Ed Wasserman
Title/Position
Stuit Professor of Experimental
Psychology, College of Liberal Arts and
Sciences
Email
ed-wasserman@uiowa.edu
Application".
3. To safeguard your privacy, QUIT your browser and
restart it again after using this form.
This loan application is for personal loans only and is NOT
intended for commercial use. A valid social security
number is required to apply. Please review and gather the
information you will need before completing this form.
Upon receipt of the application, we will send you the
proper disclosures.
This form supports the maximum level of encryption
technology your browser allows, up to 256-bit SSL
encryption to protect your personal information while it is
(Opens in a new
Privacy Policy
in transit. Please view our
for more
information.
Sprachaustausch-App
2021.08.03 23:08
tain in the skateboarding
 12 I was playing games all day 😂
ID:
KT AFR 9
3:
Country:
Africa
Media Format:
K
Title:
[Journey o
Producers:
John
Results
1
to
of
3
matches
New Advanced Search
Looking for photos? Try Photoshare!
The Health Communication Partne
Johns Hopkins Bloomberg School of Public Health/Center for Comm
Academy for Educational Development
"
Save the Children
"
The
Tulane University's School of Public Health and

= = =

### YOUR OBJECTIVE
Reproduce every line of the material above word for word, without changing, adding, or dropping anything.

### RESPONSE AREA
Ed Wasserman
Title/Position
Stuit Professor of Experimental
Psychology, College of Liberal Arts and
Sciences
Email
ed-wasserman@uiowa.edu
Application".
3. To safeguard your privacy, QUIT your browser and
restart it again after using this form.
This loan application is for personal loans only and is NOT
intended for commercial use. A valid social security
number is required to apply. Please review and gather the
information you will need before completing this form.
Upon receipt of the application, we will send you the
proper disclosures.
This form supports the maximum level of encryption
technology your browser allows, up to 256-bit SSL
encryption to protect your personal information while it is
(Opens in a new
Privacy Policy
in transit. Please view our
for more
information.
Sprachaustausch-App
2021.08.03 23:08
tain in the skateboarding
 12 I was playing games all day 😂
ID:
KT AFR 9
3:
Country:
Africa
Media Format:
K
Title:
[Journey o
Producers:
John
Results
1
to
of
3
matches
New Advanced Search
Looking for photos? Try Photoshare!
The Health Communication Partne
Johns Hopkins Bloomberg School of Public Health/Center for Comm
Academy for Educational Development
"
Save the Children
"
The
Tulane University's School of Public Health and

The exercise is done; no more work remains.